Mary is singing a song of revolution, a song of reversals, of God turning the way things are on their head!
The powerful will be cast down, and those without power raised up. The hungry will be satisfied, and the wealthy will go hungry. As John, “the voice crying out in the wilderness,” will proclaim, “Every valley shall be lifted up, and every mountain made low.” The prophet Isaiah provided those words, and these:
God will “provide for those who mourn in Zion– to give them a garland instead of ashes, the oil of gladness instead of mourning, the mantle of praise instead of a faint spirit.”
In Mary’s song and John’s prophetic work, God’s kingdom is proclaimed as a kingdom that turns the way things are upside down!
Mary knew, and we know, that doesn’t happen peacefully. The powerful are rather attached to their thrones and not inclined to give them up without a fight. And the rich protect their wealth and security. We don’t want to give up the power, influence, and resources we have. We fight to protect them. But…
The valleys will be lifted up and the mountains laid low.
The powerful will be cast down and the powerless raised up.
The poor will be filled and the rich will go hungry.
When you hear those things, does your heart flinch a little in fear? Mine does. As much as I want to think I’m on Jesus and Mary’s side in this, I’m afraid of all I have to lose when the world turns upside down.
The Holy Spirit’s job is to “comfort the afflicted and afflict the comfortable.” I heard that a lot growing up in church. The thing is, I don’t think anybody neatly fits into either category most of the time.
I was talking to a friend recently who, after being well-off most of his life, really struggles to make ends meet these days. He works at Trader Joe’s, and told me recently about a young couple who came through his check-out line. They were clearly wealthy – he recognized designer clothes and tastefully expensive jewelry. But they were quietly arguing and she was trying to hide tears. “Sure, they have money,” he said, “but they’re suffering in ways I know nothing about, and I’ve never known anyone who isn’t.”
I think he’s right. Most of the time, each of us are comfortable in ways and truly afflicted in other ways. We have a good job, but our marriage is struggling. Our kids are doing great, but our parents are suffering. And if we have a season when everything is going well, an illness comes, or an unexpected death, and suddenly our lives are turned upside down.
We’re all going to need comforting – and Jesus came for that. He brings good news to the oppressed, binds up the brokenhearted, gives the oil of gladness instead of mourning.
But that flinch of fear in my heart, that clinch in my stomach, when I hear that God is in the business of turning the way things are on their head. That feeling? That tells us where we’re comfortable. Where we feel threatened by God’s work in the world.
Don’t shuffle that feeling off to the side. Don’t try to silence it with justifications. Sit with it this Advent and Christmas. Listen to it. Let it make us uncomfortable. Let it show us how we can best join in God’s business of turning the way the world works on its head.

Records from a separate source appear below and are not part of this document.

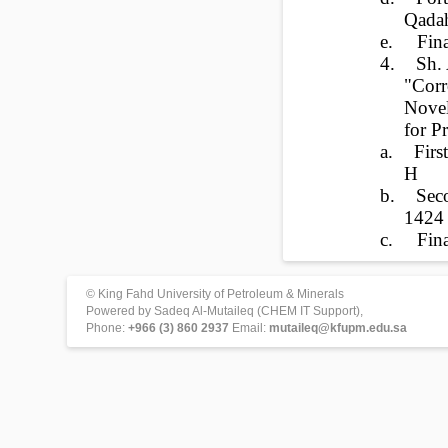
Qada
e.
Fin
4.
Sh. 
"Corr
Novel
for P
a.
Fir
H
b.
Sec
1424
c.
Fi
© King Fahd University of Petroleum & Minerals
Powered by Sadeq Al-Mutaileq (CHEM IT Support),
Phone:
+966 (3) 860 2937
Email:
mutaileq@kfupm.edu.sa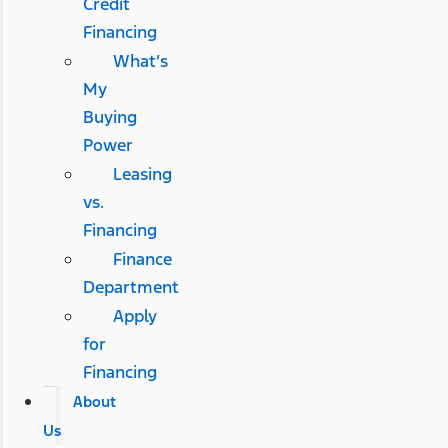
Credit
Financing
What’s
My
Buying
Power
Leasing
vs.
Financing
Finance
Department
Apply
for
Financing
About
Us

Recognize the power you have and use it on behalf of those who don’t have; or better yet, share it with them. Share the wealth and resources you have with those who don’t have much. Choose to let the heart of God turn your world upside down.
In agreeing to be the mother of Jesus, Mary put her heart and body on the front lines of her people’s fight to overthrow the power of the Roman Empire and turn their world upside down, and God had even more in mind for her son than she knew. Mary had a choice – she could’ve turned away. She could have protected her reputation and the possibility of a normal, uneventful life.
But Mary said yes to God and his plan to turn the way the world is on its head, whatever it cost her. What will we say?